Parents are brainstorming ideas to solve the budget problem of paying for universal noon hour supervision in the Regina Public School division, but many are looking at the bigger problem of funding.
The school board held a public information session with School Community Councils on Monday night to discuss the possibility of having parents pay a fee for their children to stay for lunch.
Mike Walter is the deputy director of school services for the division and he started the meeting by explaining that the division needs to come up with $6 million in the budget to maintain class sizes. He explained that the provincial government is now basing school funding on enrolment from previous years. The noon-hour supervision program is one of several budget items being considered to save money.
Jennifer Love Green came to the meeting to represent her School Community Council (SCC) as a parent of two boys in elementary school.
“The parents resoundingly want to maintain a universal program where students have access and that costs money,” she said. “If the money isn’t coming from the government, then the parents are paying for it in some way, shape or form.”
Love Green pointed out that she will have to pay because she works out of the home, but some families can’t afford to take on that extra cost.
She said her bigger concern is with the motivation behind the change with the government no longer funding schools based on current enrolment.
“Right now I see it as a short-term solution to a long-term problem unless the funding formulas are changed and actual enrolments are adjusted and commitments to adjusting those formulas are made and not dependent on the price of oil,” Love Green said.
“Because these are our children and they’re our future leaders.”
Parents and principals led group discussions and presented several ideas to the board. Prior to the 2008-09 school year, SCCs often handled noon hour supervision programs on a volunteer basis. But representatives from SCCs seemed to come to a consensus that running it themselves is no longer a feasible solution because it’s hard to find volunteers.
Greta Lange also raised questions about the bigger picture, saying it’s important to note that schools are not being funded for current enrolment levels.
“There’s a lot of discussion and it throws people into a direction thinking that we have to solve this problem, that this is the problem.
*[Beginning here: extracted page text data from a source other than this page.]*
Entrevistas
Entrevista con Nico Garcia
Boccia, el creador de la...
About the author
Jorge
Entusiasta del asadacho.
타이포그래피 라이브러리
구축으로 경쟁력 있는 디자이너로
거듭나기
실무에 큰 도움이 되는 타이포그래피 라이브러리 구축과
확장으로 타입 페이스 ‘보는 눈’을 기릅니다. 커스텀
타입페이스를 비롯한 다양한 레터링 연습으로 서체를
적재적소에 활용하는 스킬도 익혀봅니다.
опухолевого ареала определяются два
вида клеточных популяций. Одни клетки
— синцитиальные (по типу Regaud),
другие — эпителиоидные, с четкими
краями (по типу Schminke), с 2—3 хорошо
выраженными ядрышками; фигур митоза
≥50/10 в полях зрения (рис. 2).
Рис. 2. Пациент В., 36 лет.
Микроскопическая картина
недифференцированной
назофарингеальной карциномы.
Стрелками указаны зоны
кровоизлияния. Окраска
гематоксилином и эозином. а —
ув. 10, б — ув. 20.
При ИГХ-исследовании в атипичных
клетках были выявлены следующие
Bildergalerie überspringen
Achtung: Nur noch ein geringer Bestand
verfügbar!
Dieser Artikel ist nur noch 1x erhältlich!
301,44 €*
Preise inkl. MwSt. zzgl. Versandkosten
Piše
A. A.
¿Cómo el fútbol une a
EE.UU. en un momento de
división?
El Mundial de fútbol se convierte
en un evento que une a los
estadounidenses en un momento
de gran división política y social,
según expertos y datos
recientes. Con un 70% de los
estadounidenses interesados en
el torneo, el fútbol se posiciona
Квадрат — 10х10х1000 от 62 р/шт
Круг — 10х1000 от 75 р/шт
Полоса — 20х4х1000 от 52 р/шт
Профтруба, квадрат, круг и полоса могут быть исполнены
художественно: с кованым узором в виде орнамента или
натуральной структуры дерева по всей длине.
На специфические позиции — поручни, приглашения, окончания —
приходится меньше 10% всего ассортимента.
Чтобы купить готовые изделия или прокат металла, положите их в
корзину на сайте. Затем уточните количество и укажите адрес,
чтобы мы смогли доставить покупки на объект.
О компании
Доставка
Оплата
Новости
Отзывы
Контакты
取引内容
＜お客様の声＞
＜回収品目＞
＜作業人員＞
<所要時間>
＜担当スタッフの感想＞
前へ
But it’s not necessarily the actual issue,” Lange commented.
She said she doesn’t think it’s really feasible to ask parents to pay for noon-hour supervision, especially when so many kids are bused to school now.
Some ideas generated by the group discussion included charging a base fee for everyone or to subsidize some families who can’t afford to pay through fundraising or sponsorship.
With her first child in Grade 1, Chelsey Sweeney was surprised to hear that parents used to have to pay for kids to stay at school over lunch.
“I heard a lot of people talking about advocacy and I really think that is the long-term solution,” she said. “I think ultimately we will need to work together and work with our government and with the school board to make enough of a business case and a community case to make real change.”
Sweeney calls it a band-aid solution to ask parents to pay to keep their kids in school at lunch and she’s concerned for families who can’t afford it.